El entorno urbano influye en la salud de rescatistas del 11S

A 25 años de los atentados del 11 de septiembre, una investigación publicada en la revista Nature Communications reveló que las condiciones ambientales del vecindario donde viven actualmente los rescatistas del World Trade Center influyen en su salud física y mental a largo plazo. El trabajo fue llevado a cabo por especialistas de la Escuela de Medicina Icahn del Mount Sinai.

El análisis determinó que la exposición a temperaturas más elevadas y a mayores niveles de contaminación del aire se vincula con un incremento en los riesgos de sufrir fragilidad física, trastorno de estrés postraumático (TEPT) y depresión a medida que las personas envejecen. Por el contrario, residir en entornos con mayor presencia de espacios verdes se asoció con una disminución en el riesgo de desarrollar estas tres condiciones.

# DATOS PROPORCIONADOS
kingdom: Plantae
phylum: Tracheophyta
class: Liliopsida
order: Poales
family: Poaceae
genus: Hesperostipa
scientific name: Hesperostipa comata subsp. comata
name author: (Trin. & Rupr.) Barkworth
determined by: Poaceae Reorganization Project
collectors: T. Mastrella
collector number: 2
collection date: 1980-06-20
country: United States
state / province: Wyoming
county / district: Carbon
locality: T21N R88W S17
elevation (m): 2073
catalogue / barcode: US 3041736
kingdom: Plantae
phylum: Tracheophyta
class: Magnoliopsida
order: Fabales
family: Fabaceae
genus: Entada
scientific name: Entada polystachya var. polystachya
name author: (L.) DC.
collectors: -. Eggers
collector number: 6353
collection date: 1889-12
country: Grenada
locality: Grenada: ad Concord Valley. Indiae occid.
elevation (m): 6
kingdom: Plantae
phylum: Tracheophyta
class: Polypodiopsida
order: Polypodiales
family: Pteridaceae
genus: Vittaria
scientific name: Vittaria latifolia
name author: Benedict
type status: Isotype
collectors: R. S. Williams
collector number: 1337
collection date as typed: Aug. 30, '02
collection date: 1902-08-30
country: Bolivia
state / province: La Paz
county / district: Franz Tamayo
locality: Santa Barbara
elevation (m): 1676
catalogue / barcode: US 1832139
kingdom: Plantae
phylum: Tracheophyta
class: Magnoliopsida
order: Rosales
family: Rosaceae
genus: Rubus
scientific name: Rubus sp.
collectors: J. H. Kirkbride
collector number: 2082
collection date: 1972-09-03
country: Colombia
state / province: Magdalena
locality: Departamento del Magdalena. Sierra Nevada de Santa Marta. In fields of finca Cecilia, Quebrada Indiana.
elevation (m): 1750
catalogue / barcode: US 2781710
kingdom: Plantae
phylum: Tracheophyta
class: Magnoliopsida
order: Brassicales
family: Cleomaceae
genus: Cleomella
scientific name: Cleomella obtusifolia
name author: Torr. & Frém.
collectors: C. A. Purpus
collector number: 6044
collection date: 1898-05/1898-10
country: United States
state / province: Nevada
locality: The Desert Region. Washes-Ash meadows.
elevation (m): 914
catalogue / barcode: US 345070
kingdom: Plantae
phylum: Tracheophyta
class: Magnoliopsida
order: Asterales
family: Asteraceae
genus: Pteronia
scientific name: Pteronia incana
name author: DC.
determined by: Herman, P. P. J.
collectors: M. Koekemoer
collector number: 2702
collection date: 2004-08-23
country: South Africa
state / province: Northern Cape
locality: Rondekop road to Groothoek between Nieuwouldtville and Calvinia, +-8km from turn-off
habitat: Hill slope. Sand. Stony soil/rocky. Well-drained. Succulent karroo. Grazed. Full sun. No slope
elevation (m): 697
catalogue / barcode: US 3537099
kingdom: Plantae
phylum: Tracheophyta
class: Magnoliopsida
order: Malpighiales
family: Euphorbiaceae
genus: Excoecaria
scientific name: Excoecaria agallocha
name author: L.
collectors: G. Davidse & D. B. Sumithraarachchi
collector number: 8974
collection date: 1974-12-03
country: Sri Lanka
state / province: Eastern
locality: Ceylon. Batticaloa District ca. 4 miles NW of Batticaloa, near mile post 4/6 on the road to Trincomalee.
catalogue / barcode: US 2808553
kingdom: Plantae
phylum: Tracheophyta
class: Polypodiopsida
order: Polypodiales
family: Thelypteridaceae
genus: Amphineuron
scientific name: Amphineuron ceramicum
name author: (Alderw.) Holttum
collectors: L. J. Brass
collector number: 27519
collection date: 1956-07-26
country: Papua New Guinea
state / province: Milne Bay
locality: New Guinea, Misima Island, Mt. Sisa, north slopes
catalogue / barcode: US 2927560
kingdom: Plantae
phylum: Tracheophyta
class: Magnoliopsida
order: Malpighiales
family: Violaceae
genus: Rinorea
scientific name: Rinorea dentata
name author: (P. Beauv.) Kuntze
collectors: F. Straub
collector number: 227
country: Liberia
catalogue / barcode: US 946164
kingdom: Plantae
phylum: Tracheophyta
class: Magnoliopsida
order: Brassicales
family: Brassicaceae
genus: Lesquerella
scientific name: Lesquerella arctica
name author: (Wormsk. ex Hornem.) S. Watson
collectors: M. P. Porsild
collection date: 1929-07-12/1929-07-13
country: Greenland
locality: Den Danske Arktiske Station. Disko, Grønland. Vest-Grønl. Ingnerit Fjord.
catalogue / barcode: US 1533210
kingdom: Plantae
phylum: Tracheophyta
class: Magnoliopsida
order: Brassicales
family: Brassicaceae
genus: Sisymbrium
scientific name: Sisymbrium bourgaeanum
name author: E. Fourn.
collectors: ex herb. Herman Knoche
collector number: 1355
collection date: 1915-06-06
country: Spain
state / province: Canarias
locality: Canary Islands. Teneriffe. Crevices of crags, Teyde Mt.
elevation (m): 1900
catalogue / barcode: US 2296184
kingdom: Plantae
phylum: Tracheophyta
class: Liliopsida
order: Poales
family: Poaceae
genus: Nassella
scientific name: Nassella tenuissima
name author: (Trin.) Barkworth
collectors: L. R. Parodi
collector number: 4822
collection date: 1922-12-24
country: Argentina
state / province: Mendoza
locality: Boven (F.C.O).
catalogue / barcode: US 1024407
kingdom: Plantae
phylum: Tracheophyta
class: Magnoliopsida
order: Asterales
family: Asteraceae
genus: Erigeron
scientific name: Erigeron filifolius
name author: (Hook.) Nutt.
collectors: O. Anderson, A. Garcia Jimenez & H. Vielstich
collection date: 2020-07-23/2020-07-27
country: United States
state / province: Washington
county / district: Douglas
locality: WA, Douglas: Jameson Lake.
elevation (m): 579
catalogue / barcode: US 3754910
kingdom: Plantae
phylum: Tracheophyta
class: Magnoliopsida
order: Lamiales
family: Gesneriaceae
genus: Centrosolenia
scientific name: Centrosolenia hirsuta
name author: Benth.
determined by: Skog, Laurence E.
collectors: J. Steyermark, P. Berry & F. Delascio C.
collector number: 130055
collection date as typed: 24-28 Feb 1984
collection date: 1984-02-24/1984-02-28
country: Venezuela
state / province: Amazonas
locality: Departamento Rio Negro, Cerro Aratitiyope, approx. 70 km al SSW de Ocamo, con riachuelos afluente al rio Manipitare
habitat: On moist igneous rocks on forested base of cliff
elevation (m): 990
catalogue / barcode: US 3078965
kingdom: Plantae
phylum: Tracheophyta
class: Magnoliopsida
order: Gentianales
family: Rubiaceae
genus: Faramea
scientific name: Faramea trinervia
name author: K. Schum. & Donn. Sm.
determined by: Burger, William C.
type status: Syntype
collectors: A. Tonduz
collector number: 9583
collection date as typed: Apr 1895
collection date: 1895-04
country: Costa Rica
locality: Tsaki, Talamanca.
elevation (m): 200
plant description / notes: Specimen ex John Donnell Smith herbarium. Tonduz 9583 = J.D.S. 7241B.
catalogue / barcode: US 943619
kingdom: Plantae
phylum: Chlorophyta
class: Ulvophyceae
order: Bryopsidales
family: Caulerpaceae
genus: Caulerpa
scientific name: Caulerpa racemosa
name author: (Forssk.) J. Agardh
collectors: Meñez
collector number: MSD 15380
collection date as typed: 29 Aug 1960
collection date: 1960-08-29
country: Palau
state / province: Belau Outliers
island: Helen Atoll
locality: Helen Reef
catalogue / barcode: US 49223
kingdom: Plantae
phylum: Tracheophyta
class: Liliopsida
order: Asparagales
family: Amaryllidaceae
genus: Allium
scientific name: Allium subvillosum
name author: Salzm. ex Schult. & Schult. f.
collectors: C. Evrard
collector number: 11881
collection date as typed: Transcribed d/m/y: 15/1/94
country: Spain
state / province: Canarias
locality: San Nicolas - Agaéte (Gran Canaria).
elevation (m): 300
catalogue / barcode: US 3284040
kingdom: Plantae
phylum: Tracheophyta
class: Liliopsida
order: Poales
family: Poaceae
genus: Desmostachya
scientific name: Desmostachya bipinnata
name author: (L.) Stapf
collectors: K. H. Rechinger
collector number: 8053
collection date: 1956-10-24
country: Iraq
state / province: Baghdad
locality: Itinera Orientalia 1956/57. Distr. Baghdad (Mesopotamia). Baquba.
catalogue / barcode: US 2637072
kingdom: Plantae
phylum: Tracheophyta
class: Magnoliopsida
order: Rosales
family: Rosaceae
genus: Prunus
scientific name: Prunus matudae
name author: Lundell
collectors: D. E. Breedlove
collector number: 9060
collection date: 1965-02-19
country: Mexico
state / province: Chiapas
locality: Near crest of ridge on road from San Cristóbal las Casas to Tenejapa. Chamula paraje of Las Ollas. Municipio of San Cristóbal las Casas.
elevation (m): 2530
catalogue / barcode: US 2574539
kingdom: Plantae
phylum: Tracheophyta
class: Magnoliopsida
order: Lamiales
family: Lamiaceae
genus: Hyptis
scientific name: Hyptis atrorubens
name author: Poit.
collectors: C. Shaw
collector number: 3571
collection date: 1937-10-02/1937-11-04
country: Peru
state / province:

# TAREAS POR REALIZAR
**1)** Transcribe sin cambios el pasaje del texto sobre los rescatistas del 11S que va desde "El entorno urbano" hasta "estas tres condiciones.", ambos incluidos.
**2)** Resume en dos oraciones el texto sobre la salud de los rescatistas del 11S.
**3)** Prosigue el texto sobre la salud de los rescatistas del 11S a partir de su última oración.

# RESPUESTAS A TAREAS
**1)**
El entorno urbano influye en la salud de rescatistas del 11S

A 25 años de los atentados del 11 de septiembre, una investigación publicada en la revista Nature Communications reveló que las condiciones ambientales del vecindario donde viven actualmente los rescatistas del World Trade Center influyen en su salud física y mental a largo plazo. El trabajo fue llevado a cabo por especialistas de la Escuela de Medicina Icahn del Mount Sinai.

El análisis determinó que la exposición a temperaturas más elevadas y a mayores niveles de contaminación del aire se vincula con un incremento en los riesgos de sufrir fragilidad física, trastorno de estrés postraumático (TEPT) y depresión a medida que las personas envejecen. Por el contrario, residir en entornos con mayor presencia de espacios verdes se asoció con una disminución en el riesgo de desarrollar estas tres condiciones.

**2)** Según una investigación de la Escuela de Medicina Icahn del Mount Sinai publicada en Nature Communications, las condiciones ambientales del vecindario donde viven actualmente los rescatistas del World Trade Center influyen en su salud física y mental a largo plazo. Las temperaturas más elevadas y la mayor contaminación del aire se vinculan con más riesgo de fragilidad física, trastorno de estrés postraumático y depresión con la edad, mientras que residir en entornos con más espacios verdes se asoció con un riesgo menor de esas tres condiciones.

**3)**
El impacto de la exposición ambiental en el envejecimiento

Se trata del primer estudio que examina cómo las exposiciones ambientales de la vida adulta interaccionan con la carga de contaminantes químicos y el estrés psicológico sufridos durante la respuesta inicial al desastre del World Trade Center. Para ello, el equipo científico analizó el registro de 18.734 rescatistas que residen en la ciudad de Nueva York y se encuentran inscriptos en los Centros de Excelencia Clínica del Programa de Salud del World Trade Center.

Los investigadores midieron la exposición anual a la contaminación atmosférica, las altas temperaturas y la cobertura vegetal de los barrios donde viven los participantes. Al cruzar estos datos, hallaron que las personas sujetas a mayores niveles de calor y polución presentaban una vulnerabilidad significativamente superior.

Mayor vulnerabilidad en sobrevivientes del trauma

El estudio arrojó además que los socorristas que habían recibido una mayor exposición inicial a tóxicos y a eventos traumáticos durante las tareas de rescate resultaron más sensibles a los factores de estrés ambiental cotidianos.

Helena Furman Krasnov, investigadora posdoctoral de la Escuela de Medicina Icahn y primera autora de la publicación, destacó que factores del día a día como el calor, la polución y el acceso a parques influyen en el bienestar general de este grupo. Según indicó la especialista, comprender estas variables permitirá identificar nuevas alternativas para promover un envejecimiento saludable en esta población.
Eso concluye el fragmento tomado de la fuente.